SEC Charges Centaurus Financial, Branch Manager, and Advisor Over Unsuitable Recommendations of Complex Structured Securities
The Securities and Exchange Commission (SEC) has agreed to a settlement with Centaurus Financial, branch manager Ricky Mantei, and financial advisor Atul Makharia over unsuitable recommendations of variable interest rate structure products (VRSPs) to certain retail customers.
VSRPs are complex securities issued by well-known financial institutions that typically feature maturity periods of fifteen years or more, according to the SEC’s order. While the VSRPs provide guaranteed fixed-interest-rate payments for an initial period of one to three years, the securities eventually convert to variable interest-rate payments. The VRSPs are permitted to cease providing interest payments during the variable rate period. Additionally, investors may lose some or all of their invested principal at maturity if the VRSPs’ referenced securities indexes fall by a specified percentage at maturity.

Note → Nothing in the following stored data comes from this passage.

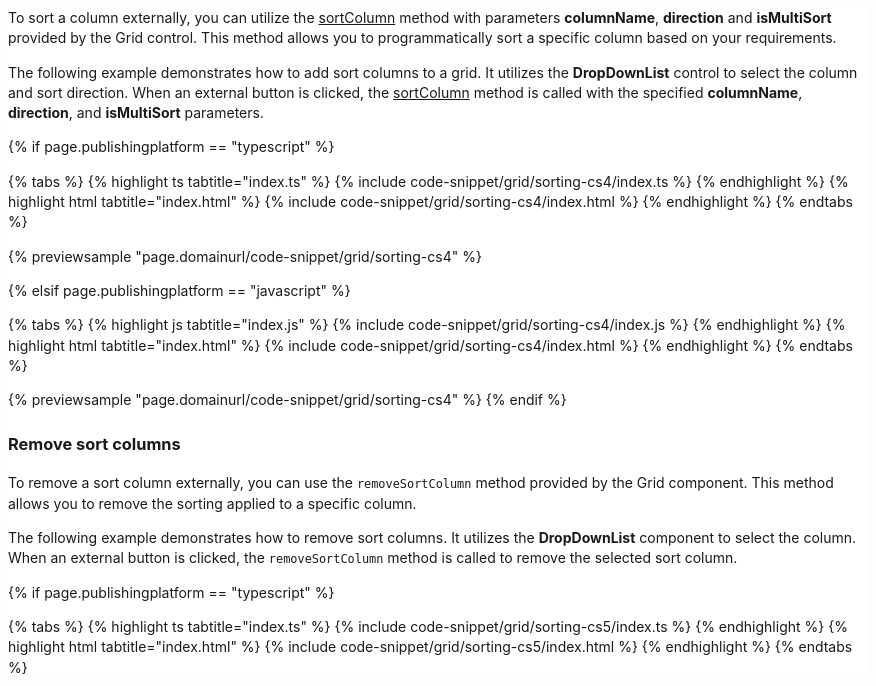 To sort a column externally, you can utilize the [sortColumn](../../api/grid/#sortcolumn) method with parameters **columnName**, **direction** and **isMultiSort** provided by the Grid control. This method allows you to programmatically sort a specific column based on your requirements.

The following example demonstrates how to add sort columns to a grid. It utilizes the **DropDownList** control to select the column and sort direction. When an external button is clicked, the [sortColumn](../../api/grid/#sortcolumn) method is called with the specified **columnName**, **direction**, and **isMultiSort** parameters. 

{% if page.publishingplatform == "typescript" %}

 {% tabs %}
{% highlight ts tabtitle="index.ts" %}
{% include code-snippet/grid/sorting-cs4/index.ts %}
{% endhighlight %}
{% highlight html tabtitle="index.html" %}
{% include code-snippet/grid/sorting-cs4/index.html %}
{% endhighlight %}
{% endtabs %}
        
{% previewsample "page.domainurl/code-snippet/grid/sorting-cs4" %}

{% elsif page.publishingplatform == "javascript" %}

{% tabs %}
{% highlight js tabtitle="index.js" %}
{% include code-snippet/grid/sorting-cs4/index.js %}
{% endhighlight %}
{% highlight html tabtitle="index.html" %}
{% include code-snippet/grid/sorting-cs4/index.html %}
{% endhighlight %}
{% endtabs %}

{% previewsample "page.domainurl/code-snippet/grid/sorting-cs4" %}
{% endif %}

### Remove sort columns

To remove a sort column externally, you can use the `removeSortColumn` method provided by the Grid component. This method allows you to remove the sorting applied to a specific column.

The following example demonstrates how to remove sort columns. It utilizes the **DropDownList** component to select the column. When an external button is clicked, the `removeSortColumn` method is called to remove the selected sort column.

{% if page.publishingplatform == "typescript" %}

 {% tabs %}
{% highlight ts tabtitle="index.ts" %}
{% include code-snippet/grid/sorting-cs5/index.ts %}
{% endhighlight %}
{% highlight html tabtitle="index.html" %}
{% include code-snippet/grid/sorting-cs5/index.html %}
{% endhighlight %}
{% endtabs %}
        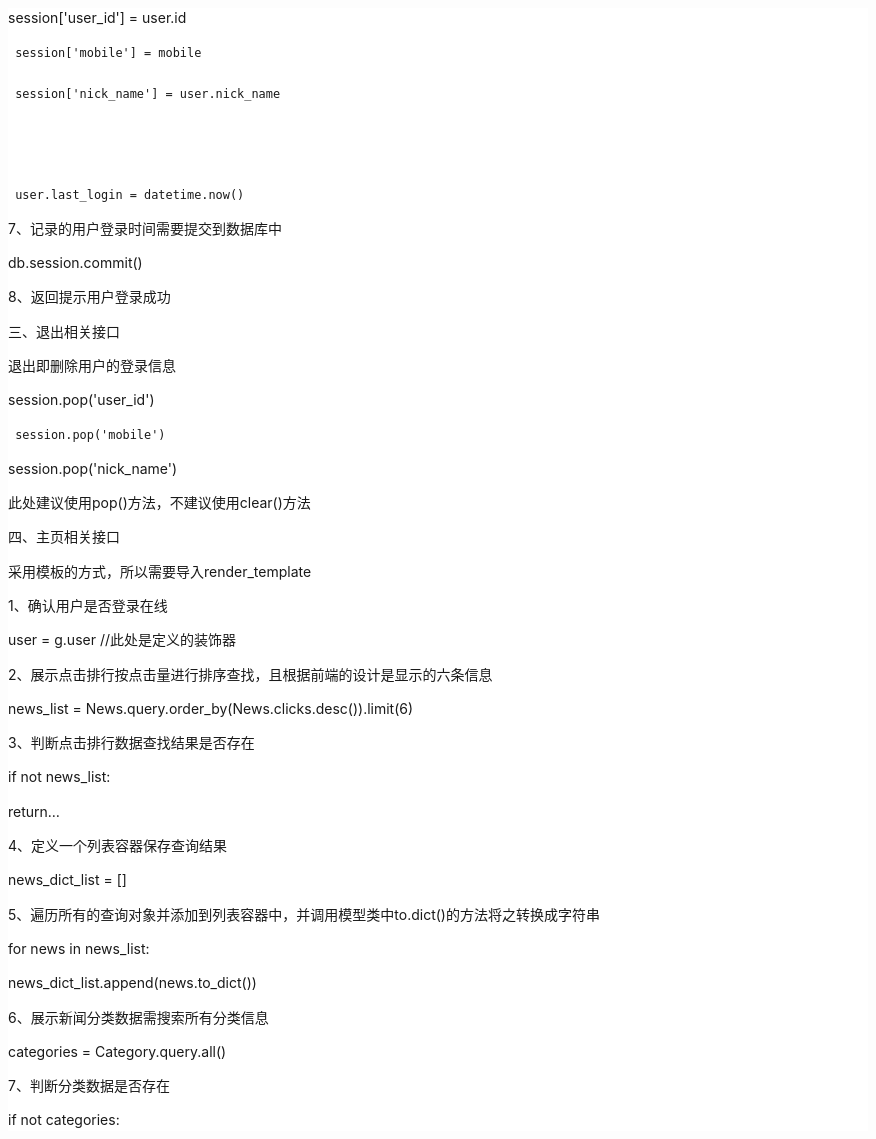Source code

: session['user_id'] = user.id

     session['mobile'] = mobile
    
     session['nick_name'] = user.nick_name

 


     user.last_login = datetime.now()

7、记录的用户登录时间需要提交到数据库中

db.session.commit()

8、返回提示用户登录成功

三、退出相关接口

退出即删除用户的登录信息

session.pop('user_id')

     session.pop('mobile')

session.pop('nick_name')

此处建议使用pop()方法，不建议使用clear()方法

 

四、主页相关接口

采用模板的方式，所以需要导入render_template

1、确认用户是否登录在线

user = g.user //此处是定义的装饰器

2、展示点击排行按点击量进行排序查找，且根据前端的设计是显示的六条信息

news_list = News.query.order_by(News.clicks.desc()).limit(6)

3、判断点击排行数据查找结果是否存在

if not news_list:

return…

4、定义一个列表容器保存查询结果

news_dict_list = []

5、遍历所有的查询对象并添加到列表容器中，并调用模型类中to.dict()的方法将之转换成字符串

for news in news_list:

news_dict_list.append(news.to_dict())

6、展示新闻分类数据需搜索所有分类信息

categories = Category.query.all()

7、判断分类数据是否存在

if not categories:
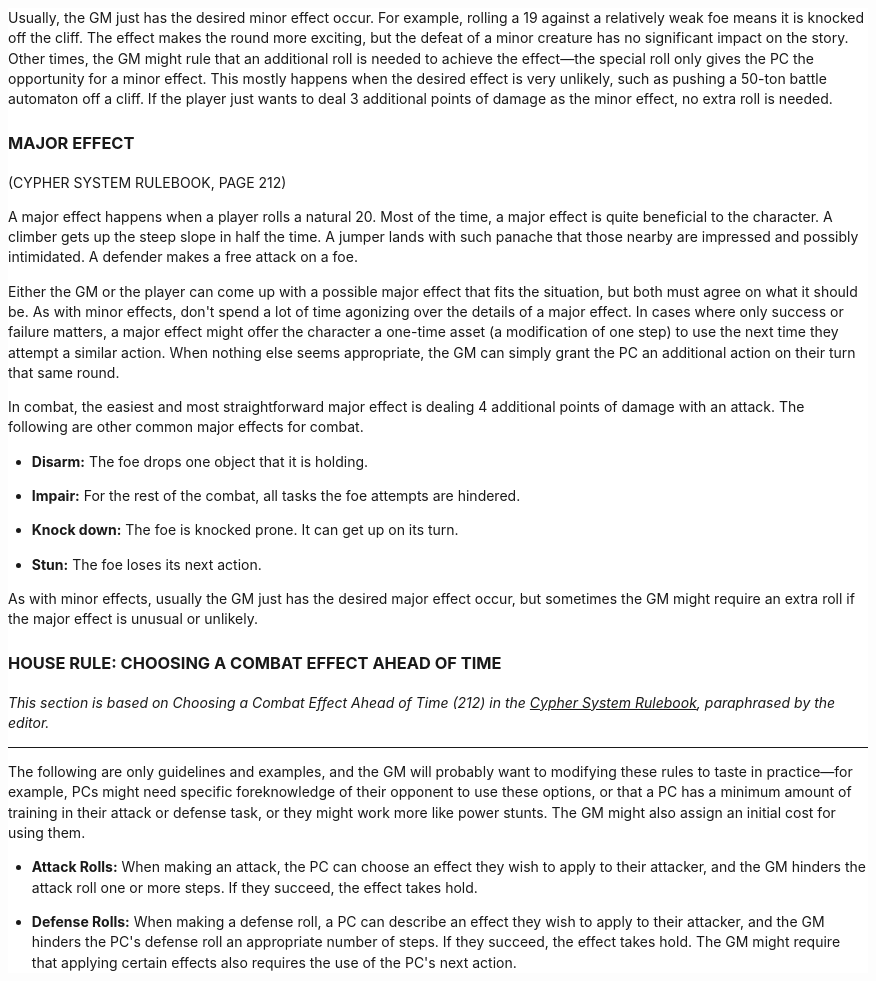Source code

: 
Usually, the GM just has the desired minor effect occur. For example, rolling a 19 against a relatively weak foe means it is knocked off the cliff. The effect makes the round more exciting, but the defeat of a minor creature has no significant impact on the story. Other times, the GM might rule that an additional roll is needed to achieve the effect—the special roll only gives the PC the opportunity for a minor effect. This mostly happens when the desired effect is very unlikely, such as pushing a 50-ton battle automaton off a cliff. If the player just wants to deal 3 additional points of damage as the minor effect, no extra roll is needed.

### MAJOR EFFECT

(CYPHER SYSTEM RULEBOOK, PAGE 212)

A major effect happens when a player rolls a natural 20. Most of the time, a major effect is quite beneficial to the character. A climber gets up the steep slope in half the time. A jumper lands with such panache that those nearby are impressed and possibly intimidated. A defender makes a free attack on a foe.

Either the GM or the player can come up with a possible major effect that fits the situation, but both must agree on what it should be. As with minor effects, don't spend a lot of time agonizing over the details of a major effect. In cases where only success or failure matters, a major effect might offer the character a one-time asset (a modification of one step) to use the next time they attempt a similar action. When nothing else seems appropriate, the GM can simply grant the PC an additional action on their turn that same round.

In combat, the easiest and most straightforward major effect is dealing 4 additional points of damage with an attack. The following are other common major effects for combat.

- **Disarm:** The foe drops one object that it is holding.
    
- **Impair:** For the rest of the combat, all tasks the foe attempts are hindered.
    
- **Knock down:** The foe is knocked prone. It can get up on its turn.
    
- **Stun:** The foe loses its next action.
    

As with minor effects, usually the GM just has the desired major effect occur, but sometimes the GM might require an extra roll if the major effect is unusual or unlikely.

### HOUSE RULE: CHOOSING A COMBAT EFFECT AHEAD OF TIME

_This section is based on Choosing a Combat Effect Ahead of Time (212) in the [Cypher System Rulebook](https://www.montecookgames.com/store/product/cypher-system-rulebook-2/), paraphrased by the editor._

---

The following are only guidelines and examples, and the GM will probably want to modifying these rules to taste in practice—for example, PCs might need specific foreknowledge of their opponent to use these options, or that a PC has a minimum amount of training in their attack or defense task, or they might work more like power stunts. The GM might also assign an initial cost for using them.

- **Attack Rolls:** When making an attack, the PC can choose an effect they wish to apply to their attacker, and the GM hinders the attack roll one or more steps. If they succeed, the effect takes hold.
    
- **Defense Rolls:** When making a defense roll, a PC can describe an effect they wish to apply to their attacker, and the GM hinders the PC's defense roll an appropriate number of steps. If they succeed, the effect takes hold. The GM might require that applying certain effects also requires the use of the PC's next action.
    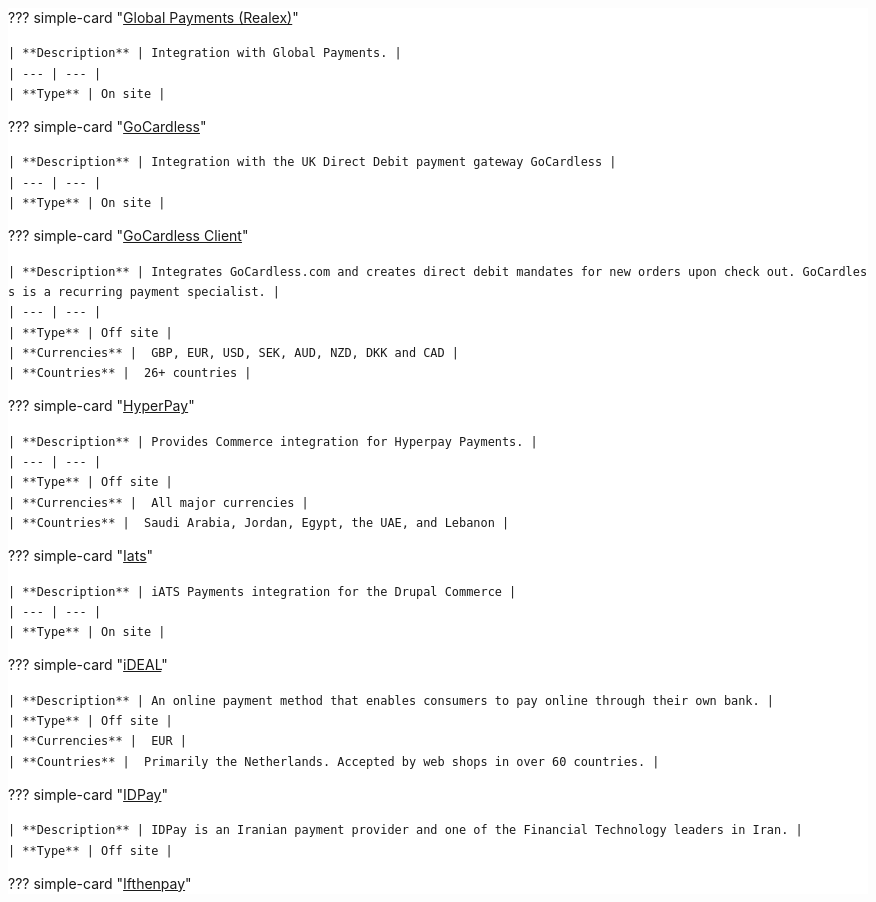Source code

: ??? simple-card "[Global Payments (Realex)]"

    | **Description** | Integration with Global Payments. |
    | --- | --- |
    | **Type** | On site |

??? simple-card "[GoCardless]"

    | **Description** | Integration with the UK Direct Debit payment gateway GoCardless |
    | --- | --- |
    | **Type** | On site |

??? simple-card "[GoCardless Client]"

    | **Description** | Integrates GoCardless.com and creates direct debit mandates for new orders upon check out. GoCardless is a recurring payment specialist. |
    | --- | --- |
    | **Type** | Off site |
    | **Currencies** |  GBP, EUR, USD, SEK, AUD, NZD, DKK and CAD |
    | **Countries** |  26+ countries |

??? simple-card "[HyperPay]"

    | **Description** | Provides Commerce integration for Hyperpay Payments. |
    | --- | --- |
    | **Type** | Off site |
    | **Currencies** |  All major currencies |
    | **Countries** |  Saudi Arabia, Jordan, Egypt, the UAE, and Lebanon |

??? simple-card "[Iats]"

    | **Description** | iATS Payments integration for the Drupal Commerce |
    | --- | --- |
    | **Type** | On site |

??? simple-card "[iDEAL]"

    | **Description** | An online payment method that enables consumers to pay online through their own bank. |
    | **Type** | Off site |
    | **Currencies** |  EUR |
    | **Countries** |  Primarily the Netherlands. Accepted by web shops in over 60 countries. |

??? simple-card "[IDPay]"

    | **Description** | IDPay is an Iranian payment provider and one of the Financial Technology leaders in Iran. |
    | **Type** | Off site |

??? simple-card "[Ifthenpay]"


[Adyen]: https://www.drupal.org/project/commerce_adyen
[Atos SIPS]: https://www.drupal.org/project/commerce_atos_sips
[Bambora]: https://www.drupal.org/project/commerce_bambora
[Bambora Europe]: https://www.drupal.org/project/commerce_bambora_europe
[Banca Intesa]: https://www.drupal.org/project/commerce_banca_intesa
[Barion Payment]: https://www.drupal.org/project/commerce_barion_payment
[Bluesnap]: https://www.drupal.org/project/commerce_bluesnap
[BTCPay]: https://www.drupal.org/project/commerce_btcpay
[Checkout.com]: https://www.drupal.org/project/commerce_checkoutcom
[CIB Bank]: https://www.drupal.org/project/commerce_cib
[Conekta Gateway]: https://www.drupal.org/project/commerce_conekta_gateway
[Credomatic]: https://www.drupal.org/project/commerce_credomatic
[CyberSource]: https://www.drupal.org/project/commerce_cybersource
[Gestpay]: https://www.drupal.org/project/commerce_gestpay
[GoCardless Client]: https://www.drupal.org/project/commerce_gc_client
[Ifthenpay]: https://www.drupal.org/project/commerce_ifthenpay
[iTransact]: https://www.drupal.org/project/commerce_itransact
[Liqpay]: https://www.drupal.org/project/commerce_liqpay
[OnePAY.VN]: https://www.drupal.org/project/commerce_onepayvn
[Paymetric]: https://www.drupal.org/project/commerce_paymetric
[QuickPay]: https://www.drupal.org/project/commerce_quickpay_gateway
[Braintree]: https://www.drupal.org/project/commerce_braintree
[PayPal]: https://www.drupal.org/project/commerce_paypal
[Stripe]: https://www.drupal.org/project/commerce_stripe
[Authorize.Net]: https://www.drupal.org/project/commerce_authnet
[Vantiv]: https://www.drupal.org/project/commerce_vantiv
[Square]: https://www.drupal.org/project/commerce_square
[Paymill]: https://www.drupal.org/project/commerce_paymill
[Ingenico]: https://www.drupal.org/project/commerce_ingenico
[Instamojo]: https://www.drupal.org/project/commerce_instamojo
[Paytrail]: https://www.drupal.org/project/commerce_paytrail
[Payplug]: https://www.drupal.org/project/commerce_payplug
[PayU Money]: https://www.drupal.org/project/commerce_payumoney
[CC Avenue]: https://www.drupal.org/project/commerce_ccavenue
[Alipay]: https://www.drupal.org/project/commerce_alipay
[WeChat Pay]: https://www.drupal.org/project/commerce_wechat_pay
[Worldline]: https://www.drupal.org/project/commerce_worldline
[Datatrans]: https://www.drupal.org/project/commerce_datatrans
[EasyPaybg]: https://www.drupal.org/project/commerce_easyPaybg
[Epaybg]: https://www.drupal.org/project/commerce_epaybg
[Mollie]: https://www.drupal.org/project/commerce_mollie
[MoMo]: https://www.drupal.org/project/commerce_momo
[Moneris]: https://www.drupal.org/project/commerce_moneris
[Monetico]: https://www.drupal.org/project/commerce_monetico
[Paga+Tarde]: https://www.drupal.org/project/commerce_pagamastarde
[PartPay]: https://www.drupal.org/project/commerce_partpay
[Smartpay]: https://www.drupal.org/project/commerce_smartpay
[Pay.JP]: https://www.drupal.org/project/commerce_payjp
[Banklink payment gateway (multiple banks)]: https://www.drupal.org/project/commerce_banklink
[Razorpay Payment Integration]: https://www.drupal.org/project/commerce_razorpay
[Paytm]: https://www.drupal.org/project/commercepaytm
[Sermepa]: https://www.drupal.org/project/commerce_sermepa
[Sezzle pay]: https://www.drupal.org/project/commerce_sezzle_pay
[SimplePay by OTP]: https://www.drupal.org/project/commerce_otpsp
[Single Euro Payments Area (SEPA)]: https://www.drupal.org/project/commerce_sepa
[Bitpayir]: https://www.drupal.org/project/commerce_bitpayir
[PayONE]: https://www.drupal.org/project/commerce_payone
[Klarna Checkout]: https://www.drupal.org/project/commerce_klarna_checkout
[commerce_suomenverkkomaksut]: https://drupal.org/project/commerce_suomenverkkomaksut
[Payeezy]: https://www.drupal.org/project/commerce_payeezy
[PayDirect FPX]: https://www.drupal.org/project/paydirectfpx
[PayFort]: https://www.drupal.org/project/commerce_payfort
[PEI]: https://www.drupal.org/project/commerce_pei
[Omise]: https://www.drupal.org/project/commerce_omise
[Omnikassa]: https://www.drupal.org/project/commerce_omnikassa
[Pasargad]: https://www.drupal.org/project/commerce_pasargad
[Zarinpal]: https://www.drupal.org/project/commerce_zarinpal
[Amazon Pay]: https://www.drupal.org/project/commerce_amazon_lpa
[Atom Payment]: https://www.drupal.org/project/commerce_atom_payment
[Braintree Marketplace]: https://www.drupal.org/project/commerce_braintree_marketplace
[China Payments]: https://www.drupal.org/project/commerce_cnpay
[DIBS integration]: https://www.drupal.org/project/commerce_dibs
[DPS]: https://www.drupal.org/project/commerce_dps
[Easy checkout&payment]: https://www.drupal.org/project/commerce_easy
[Elavon]: https://www.drupal.org/project/commerce_elavon
[ePayco]: https://www.drupal.org/project/epayco
[GoCardless]: https://www.drupal.org/project/commerce_gocardless
[Liqpay Gateway]: https://www.drupal.org/project/commerce_liqpay_gateway
[MultiSafepay]: https://www.drupal.org/project/commerce_multisafepay
[Pagos Net]: https://www.drupal.org/project/commerce_pagos_net
[Payir]: https://www.drupal.org/project/commerce_payir
[Paylands]: https://www.drupal.org/project/commerce_paylands
[PayTabs]: https://www.drupal.org/project/commerce_paytabs
[PayU India Payment Gateway]: https://www.drupal.org/project/commerce_payu_india
[Payway]: https://www.drupal.org/project/commerce_payway
[Saman Gateway]: https://www.drupal.org/project/ms_commerce_saman
[Satispay]: https://www.drupal.org/project/commerce_satispay
[Swedbank Payment Portal]: https://www.drupal.org/project/commerce_payment_spp
[Tpay]: https://www.drupal.org/project/commerce_tpay
[USAePay]: https://www.drupal.org/project/commerce_usaepay
[E-Commerce Mellat]: https://www.drupal.org/project/mellat_gateway
[Cashpresso]: https://www.drupal.org/project/commerce_cashpresso
[Coinpayments]: https://www.drupal.org/project/commerce_coinpayments
[DPS PxPay]: https://www.drupal.org/project/commerce_dps_pxpay
[ECPay]: https://www.drupal.org/project/commerce_ecpay
[eProcessing Network (EPN)]: https://www.drupal.org/project/commerce_epn
[Euplatesc]: https://www.drupal.org/project/commerce_euplatesc
[Global Payments (Realex)]: https://www.drupal.org/project/commerce_globalpayments
[Iats]: https://www.drupal.org/project/commerce_iats
[iDEAL]: https://www.drupal.org/project/commerce_ideal
[Iyzipay]: https://www.drupal.org/project/iyzipay
[Moyasar]: https://www.drupal.org/project/commerce_moyasar
[Pagseguro]: https://www.drupal.org/project/commerce_pagseguro
[Pagseguro Transp]: https://www.drupal.org/project/commerce_pagseguro_transp
[Rave]: https://www.drupal.org/project/commerce_rave
[Rbspayment]: https://www.drupal.org/project/commerce_rbspayment
[Red Dot Payment]: https://www.drupal.org/project/commerce_reddotpayment
[Realex]: https://www.drupal.org/project/commerce_realex
[Saferpay]: https://www.drupal.org/project/commerce_saferpay
[SagePay]: https://www.drupal.org/project/commerce_sage
[Trustpay]: https://www.drupal.org/project/trustpay
[TurtleCoin]: https://www.drupal.org/project/commerce_turtlecoin
[Vipps]: https://www.drupal.org/project/commerce_vipps
[vPay]: https://www.drupal.org/project/commerce_vpay
[Wayforpay]: https://www.drupal.org/project/commerce_wayforpay
[Xem]: https://www.drupal.org/project/commerce_xem
[Fondy]: https://www.drupal.org/project/commerce_fondy
[Sofortbanking]: https://www.drupal.org/project/commerce_sofortbanking
[IDPay]: https://www.drupal.org/project/commerce_idpay
[QualPay]: https://www.drupal.org/project/commerce_qualpay
[Sberbank Acquiring]: https://www.drupal.org/project/commerce_sberbank_acquiring
[Worldpay]: https://www.drupal.org/project/commerce_worldpay
[Webpay.by]: https://www.drupal.org/project/commerce_webpay_by
[WebPayPlus (MIT)]: https://www.drupal.org/project/commerce_webpayplus
[Forte]: https://www.drupal.org/project/commerce_forte
[HyperPay]: https://www.drupal.org/project/commerce_hyperpay
[Klarna Payments]: https://www.drupal.org/project/commerce_klarna_payments
[MANGOPAY Direct PayIn]: https://www.drupal.org/project/commerce_mangopay_dpi
[maxiPago]: https://www.drupal.org/project/commerce_maxipago
[Midtrans]: https://www.drupal.org/project/commerce_midtrans
[MultiSafepay payments]: https://www.drupal.org/project/commerce_multisafepay_payments
[Nets Payment Gateway]: https://www.drupal.org/project/commerce_nets
[Open Payment Platform]: https://www.drupal.org/project/commerce_opp
[Paylike]: https://www.drupal.org/project/commerce_paylike
[Pays.cz]: https://www.drupal.org/project/commerce_payscz
[Paystack]: https://www.drupal.org/project/commerce_paystack
[PayU Webcheckout]: https://www.drupal.org/project/commerce_payu_webcheckout
[Postfinance]: https://www.drupal.org/project/commerce_postfinance
[Privatbank payparts]: https://www.drupal.org/project/commerce_privatbank_payparts
[Swisscom Easypay]: https://www.drupal.org/project/commerce_swisscom_easypay
[Transbank Webpay]: https://www.drupal.org/project/commerce_webpay
[Valitor]: https://www.drupal.org/project/commerce_valitor
[Verifone]: https://www.drupal.org/project/commerce_verifone
[let us know about it]: https://github.com/drupalcommerce/commerce-docs/issues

According to the SEC, Makharia and several other advisors at a South Carolina-based Centaurus branch office made unsuitable recommendations of VRSPs to 94 retail customers between June 2016 and July 2019. Makharia made nearly 50 unsuitable recommendations to 30 customers, according to the SEC. The SEC further determined that Mantei failed to adhere to the firm’s customer-specific suitability protocols while Centaurus violated the broker-dealer books and records provisions of the federal securities laws. Without admitting or denying any of FINRA’s investigatory findings, Centaurus, Mantei, and Makharia have agreed to pay civil penalties of $750,000, $206,000, and $35,000, respectively.